Peeler Lake is a California landform within the Toiyabe National Forest and on the west edge of the Hoover Wilderness. One of the few bodies of water on the Great Basin Divide, Peeler Lake's inflow is sufficient for outlet streams over 2 Sierra Crest sills of similar elevation to respectively drain westward to the Pacific Ocean (Rancheria Creek, Tuolumne & San Joaquin Rivers, and Suisun & San Francisco Bays) and eastward into the Great Basin (Robinson Creek, East Walker & Walker Rivers, Walker Lake sink). Peeler Lake's saddle area is a mountain pass between the west Sierra slope (Tuolumne County) and the Sierra Escarpment (Mono County) to the east, and the lake level of 9488 ft is over 1000 ft below the summits of Cirque Mountain (north) and Crown Point (south). The namesake Peeler Lake Trail of 1.5 mi from the east reaches the lake from the Robinson Creek Trailhead parking at the west side of Twin Lakes (formerly Mono Village), and the Bridgeport Ranger Station issues overnight permits for the backcountry area of the lake.

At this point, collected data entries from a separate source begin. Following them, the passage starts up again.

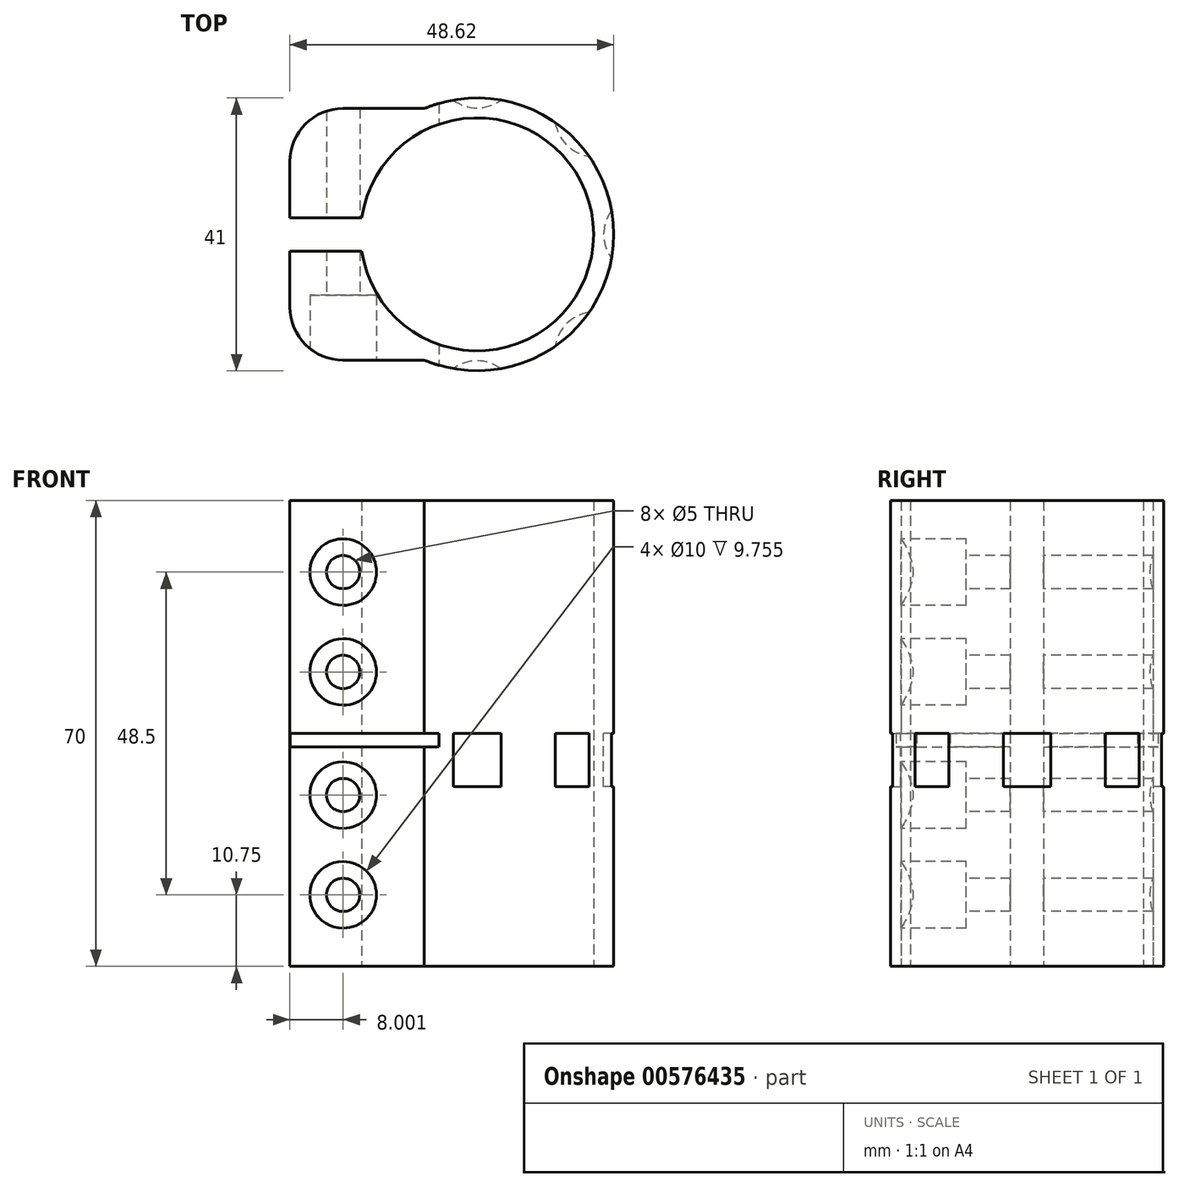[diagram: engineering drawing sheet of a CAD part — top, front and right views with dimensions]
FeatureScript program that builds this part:
annotation { "Feature Type Name" : "Feature", "Feature Type Description" : "" }
export const myFeature = defineFeature(function(context is Context, id is Id, definition is map)
    precondition{}
    {
        {
            var Q0;
            Q0=qCreatedBy(makeId("Top.planeOp"),FACE);
            var sketch = newSketch(context, id + "F0", { "sketchPlane" : qUnion([Q0])});
            skArc(sketch, "E0", {"start": v(-17.32, -2.5) * mm, "mid": v(17.5, 0) * mm, "end": v(-17.32, 2.5) * mm});
            skArc(sketch, "E1", {"start": v(-20.35, -2.5) * mm, "mid": v(17.73, -10.29) * mm, "end": v(-7.92, 18.9) * mm});
            skLineSegment(sketch, "E2", {"start": v(-17.32, 2.5) * mm, "end": v(-28.12, 2.5) * mm});
            skLineSegment(sketch, "E3", {"start": v(-28.12, 2.5) * mm, "end": v(-28.12, 10.9) * mm});
            skLineSegment(sketch, "E4", {"start": v(-20.12, 18.9) * mm, "end": v(-7.92, 18.9) * mm});
            skPoint(sketch, "E5.visualSharp", {"position": v(-28.12, 18.9) * mm});
            skArc(sketch, "E5.filletArc", {"start": v(-20.12, 18.9) * mm, "mid": v(-25.78, 16.57) * mm, "end": v(-28.12, 10.9) * mm});
            skLineSegment(sketch, "E6", {"start": v(0, 0) * mm, "end": v(48.86, 0) * mm, "construction": true});
            skLineSegment(sketch, "E7.MirrorCS", {"start": v(-17.32, -2.5) * mm, "end": v(-28.12, -2.5) * mm});
            skLineSegment(sketch, "E8.MirrorCS", {"start": v(-20.12, -18.9) * mm, "end": v(-7.92, -18.9) * mm});
            skLineSegment(sketch, "E9.MirrorCS", {"start": v(-28.12, -2.5) * mm, "end": v(-28.12, -10.9) * mm});
            skArc(sketch, "E10.MirrorCS", {"start": v(-20.12, -18.9) * mm, "mid": v(-25.78, -16.57) * mm, "end": v(-28.12, -10.9) * mm});
            skSolve(sketch);
        }
        {
            var Q0;
            Q0 = qSketchRegion(id + "F0", true);
            extrude(context, id + "F1", {"entities" : qUnion([Q0]), "endBound" : BoundingType.SYMMETRIC, "depth" : 70 * mm, "offsetDistance" : 25 * mm});
        }
        {
            var Q0;
            Q0=makeQuery(id+"F1.opExtrude","SWEPT_FACE",FACE,{"disambiguationData":[OSD([sQuery(id+"F0.wireOp",EDGE,"E8.MirrorCS")])]});
            var sketch = newSketch(context, id + "F2", { "sketchPlane" : qUnion([Q0])});
            skPoint(sketch, "E11", {"position": v(-20.12, -24.25) * mm});
            skPoint(sketch, "E12", {"position": v(-20.12, -9.25) * mm});
            skPoint(sketch, "E13", {"position": v(-20.12, 9.25) * mm});
            skPoint(sketch, "E14", {"position": v(-20.12, 24.25) * mm});
            skSolve(sketch);
        }
        {
            var Q0;
            Q0=sQuery(id+"F2.wireOp",VERTEX,"E11");
            var Q1;
            Q1=sQuery(id+"F2.wireOp",VERTEX,"E12");
            var Q2;
            Q2=sQuery(id+"F2.wireOp",VERTEX,"E13");
            var Q3;
            Q3=sQuery(id+"F2.wireOp",VERTEX,"E14");
            var Q4;
            Q4=makeQuery(id+"F1.opExtrude","SWEPT_BODY",BODY,{"disambiguationData":[OSD([sQuery(id+"F0.wireOp",EDGE,"E0"),sQuery(id+"F0.wireOp",EDGE,"E1"),sQuery(id+"F0.wireOp",EDGE,"E2"),sQuery(id+"F0.wireOp",EDGE,"E3"),sQuery(id+"F0.wireOp",EDGE,"E4"),sQuery(id+"F0.wireOp",EDGE,"E5.filletArc"),sQuery(id+"F0.wireOp",EDGE,"E7.MirrorCS"),sQuery(id+"F0.wireOp",EDGE,"E8.MirrorCS"),sQuery(id+"F0.wireOp",EDGE,"E9.MirrorCS"),sQuery(id+"F0.wireOp",EDGE,"E10.MirrorCS")])]});
            hole(context, id + "F3", {"style" : HoleStyle.C_BORE, "endStyle" : HoleEndStyle.THROUGH, "holeDiameter" : 5 * mm, "cBoreDiameter" : 10 * mm, "cBoreDepth" : 8 * mm, "majorDiameter" : 5 * mm, "isTappedThrough" : true, "tappedDepth" : 12 * mm, "tapClearance" : 3, "locations" : qUnion([Q0, Q1, Q2, Q3]), "scope" : qUnion([Q4])});
        }
        {
            var Q0;
            Q0=qCreatedBy(makeId("Front.planeOp"),FACE);
            var sketch = newSketch(context, id + "F4", { "sketchPlane" : qUnion([Q0])});
            skLineSegment(sketch, "E15.bottom", {"start": v(-28.1, 0) * mm, "end": v(-5.7, 0) * mm});
            skLineSegment(sketch, "E15.top", {"start": v(-28.1, -2) * mm, "end": v(-5.7, -2) * mm});
            skLineSegment(sketch, "E15.left", {"start": v(-28.1, 0) * mm, "end": v(-28.1, -2) * mm});
            skLineSegment(sketch, "E15.right", {"start": v(-5.7, 0) * mm, "end": v(-5.7, -2) * mm});
            skSolve(sketch);
        }
        {
            var Q0;
            Q0 = qSketchRegion(id + "F4", true);
            extrude(context, id + "F5", {"entities" : qUnion([Q0]), "operationType" : NewBodyOperationType.REMOVE, "endBound" : BoundingType.SYMMETRIC, "oppositeDirection" : true, "depth" : 50 * mm, "offsetDistance" : 25 * mm});
        }
        {
            var Q0;
            Q0=qCreatedBy(makeId("Top.planeOp"),FACE);
            var sketch = newSketch(context, id + "F6", { "sketchPlane" : qUnion([Q0])});
            skCircle(sketch, "E16", {"center": v(0, -25) * mm, "radius": 6 * mm});
            skCircle(sketch, "E17.1.0", {"center": v(17.68, -17.68) * mm, "radius": 6 * mm});
            skCircle(sketch, "E17.2.0", {"center": v(25, 0) * mm, "radius": 6 * mm});
            skCircle(sketch, "E17.3.0", {"center": v(17.68, 17.68) * mm, "radius": 6 * mm});
            skCircle(sketch, "E17.4.0", {"center": v(0, 25) * mm, "radius": 6 * mm});
            skPoint(sketch, "E17.center", {"position": v(0, 0) * mm});
            skLineSegment(sketch, "E17.anchor1", {"start": v(0, 0) * mm, "end": v(0, -25) * mm, "construction": true});
            skLineSegment(sketch, "E17.anchor2", {"start": v(0, 0) * mm, "end": v(0, 25) * mm, "construction": true});
            skSolve(sketch);
        }
        {
            var Q0;
            Q0 = qSketchRegion(id + "F6", true);
            extrude(context, id + "F7", {"entities" : qUnion([Q0]), "operationType" : NewBodyOperationType.REMOVE, "oppositeDirection" : true, "depth" : 8 * mm, "offsetDistance" : 25 * mm});
        }
    });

Peeler Lake was named in 1925 for Barney Peeler (1833–1920) of nearby Bridgeport (as was Barney Lake downstream to the east), and the lake was added to the Geographic Names Information System in 2000. In 2006, an environmental evaluation of the lake concluded "the nitrate concentration of 17 μeq/L to be too high to come from atmospheric deposition alone."